ANALYSE – Salah Abdeslam est la preuve que n’importe qui peut devenir un terroriste pour peu qu’il s’estime humilié et que, très vite, des endoctrineurs l’habituent au goût du sang.
article par Stéphane Durand-Souffland publié sur le site figaro.fr, le 10 02 2022
Qu’apprend-on sur Salah Abdeslam au procès des attentats du 13 novembre 2015? Il est, parmi les quatorze accusés présents, le plus scruté, celui dont on attend le plus. Parce qu’il était à Paris le soir des carnages, vêtu d’un gilet explosif. Parce qu’il n’est pas mort, contrairement à tous les assassins de ce soir-là, dont la justice lui reproche d’être le complice, contrairement aux Mohamed Merah, Amedy Coulibaly et autres frères Kouachi. Parce que pendant les cinq ans qu’a duré l’instruction, il n’a rien dit.
L’attente disproportionnée que sa parole suscite fait de cet homme ordinaire une sorte de fantasme, l’incarnation du mal, le dépositaire de secrets de l’État islamique (EI). Or, Salah Abdeslam est un fanatique banal. Le prisonnier – comme ses compagnons de box qui revendiquent leur allégeance à l’EI – d’un mode de pensée totalitaire qui a donné du lustre à une personnalité médiocre. Ses mots, en réalité, n’ont guère de prix d’un point de vue judiciaire. Il n’était qu’un pion pour les cerveaux de Raqqa: ils n’ont sans doute pas dévoilé l’intégralité de leurs plans à un individu qui n’a même pas fait le voyage initiatique de la Syrie. L’enquête, de surcroît, a permis de retracer la quasi-intégralité du déroulement des tueries, de leur conception à leur exécution.
Pourtant, il est intéressant d’écouter Salah Abdeslam.
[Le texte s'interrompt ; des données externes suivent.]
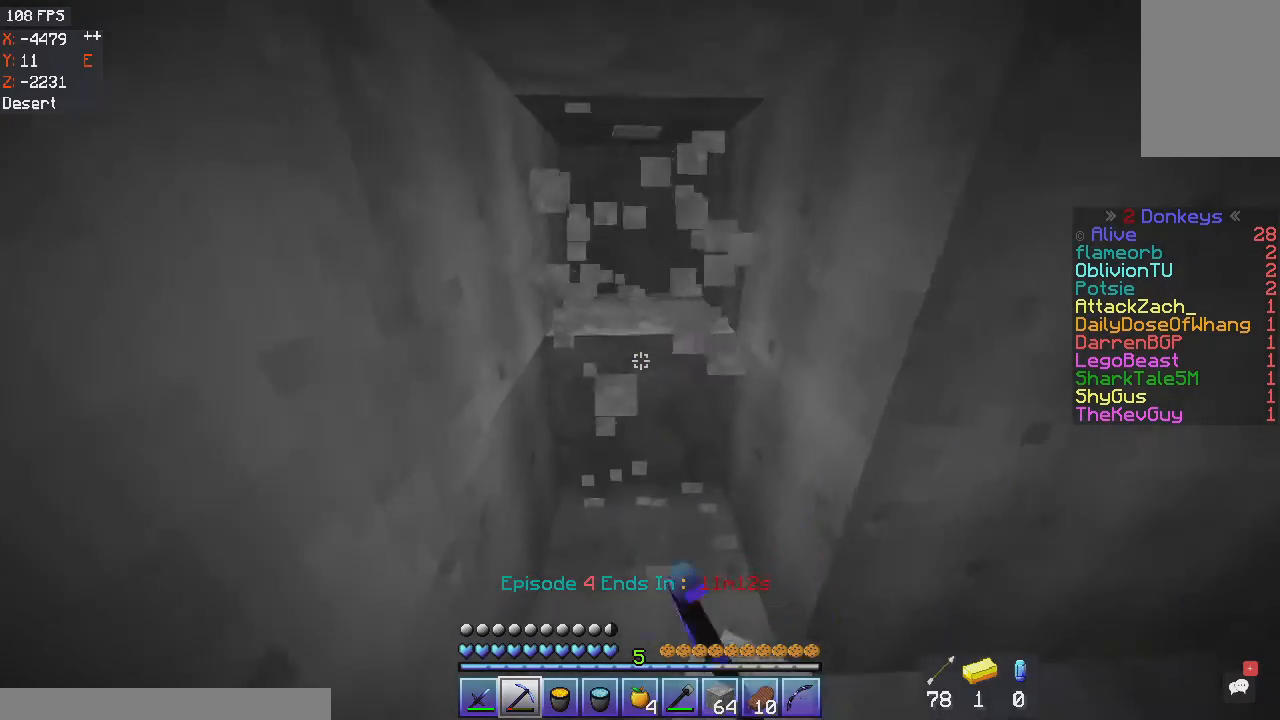
{"keys": ["w"], "mouse": ["left"], "events": [[200, "w", "up"], [400, "w", "down"]]}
On entend aux assises un homme que cinq années de détention dans des conditions drastiques réservées à sa personne, et d’ailleurs discutables à bien des égards dans un État de droit, n’ont pas brisé. Un homme parfaitement lucide sur l’enjeu du procès où il encourt la perpétuité, et qui tente de mettre en avant des arguments pour sa défense. À commencer par le plus pertinent à ses yeux: «Je n’ai tué personne».
«Il est un militant de l’EI, convaincu que les attentats sont une réponse légitime aux frappes anti-Daech de la coalition internationale dont la France faisait partie.»
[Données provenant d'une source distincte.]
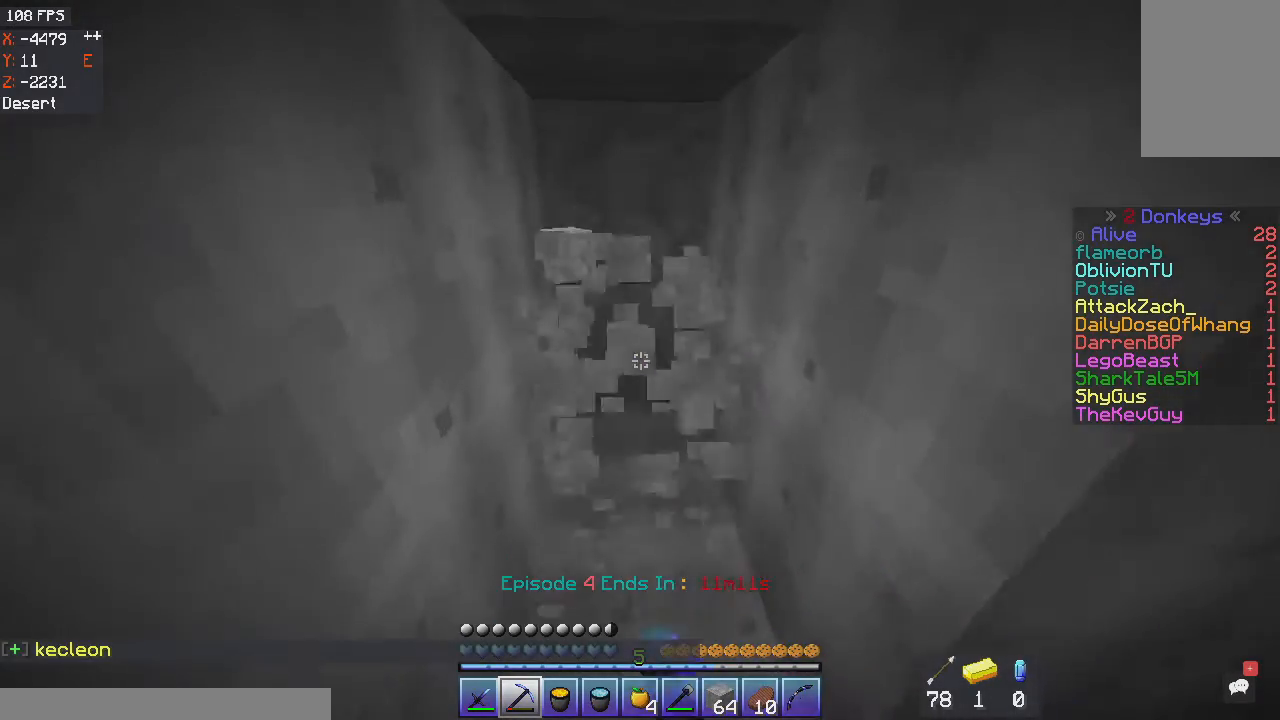
{"keys": ["w"], "mouse": ["left"], "events": [[33, "w", "up"], [100, "a", "down"], [100, "w", "down"], [266, "a", "up"]]}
Salah Abdeslam, qui s’exprime d’une voix douce dans un français parfait, n’est ni un fou, ni un imbécile – ce serait tellement plus confortable pour l’auditoire! Il est un militant de l’EI, convaincu que les attentats sont une réponse légitime aux frappes anti-Daech de la coalition internationale dont la France faisait partie. Il pense que la charia est indépassable, que le darwinisme est une supercherie, que «l’islam triomphera de gré ou de force».
Surtout, il prophétise qu’«en Europe il y a des gens qui ont prêté allégeance à l’EI, discrets maintenant et qui vont s’activer à un moment». Il met en garde ses juges contre les sanctions trop lourdes visant, «dans les affaires de terrorisme», ceux qui n’ont tué personne – sévérité qui pourrait dissuader de futurs tueurs de masse de «faire marche arrière».
Comme avant lui Sofien Ayari et Mohamed Bakkali, dont les facilités oratoires ont sidéré les assises, Salah Abdeslam fait de son procès une tribune au service de l’«islam politique et militaire». Et ce personnage que nous avons tant fantasmé avant d’entendre le son de sa voix pourrait devenir aussi le fantasme, positif cette fois, d’individus qui ressemblent aujourd’hui à celui qu’il fut jadis à Molenbeek et considèrent leur propre condition avec mépris.
Un mot revient souvent dans les propos du trio Ayari-Bakkali-Abdeslam, pour justifier leur adhésion aux thèses de l’EI: humiliation. La défaite, avant Daech, était leur quotidien. Daech leur a proposé l’ivresse de la victoire. En échange, ils ont abandonné leur défroque ordinaire et l’empathie inhérente à toute humanité, pour se parer de vertus sauvages qu’un Abdeslam croit encore réservées à l’élite des musulmans.
Cela semble absurde, mais cela a été. Le procès du 13 Novembre nous apprend à regarder ces hommes devenus autres, à écouter leur discours construit et livré sans haine apparente, derrière lequel on sent une conviction intacte.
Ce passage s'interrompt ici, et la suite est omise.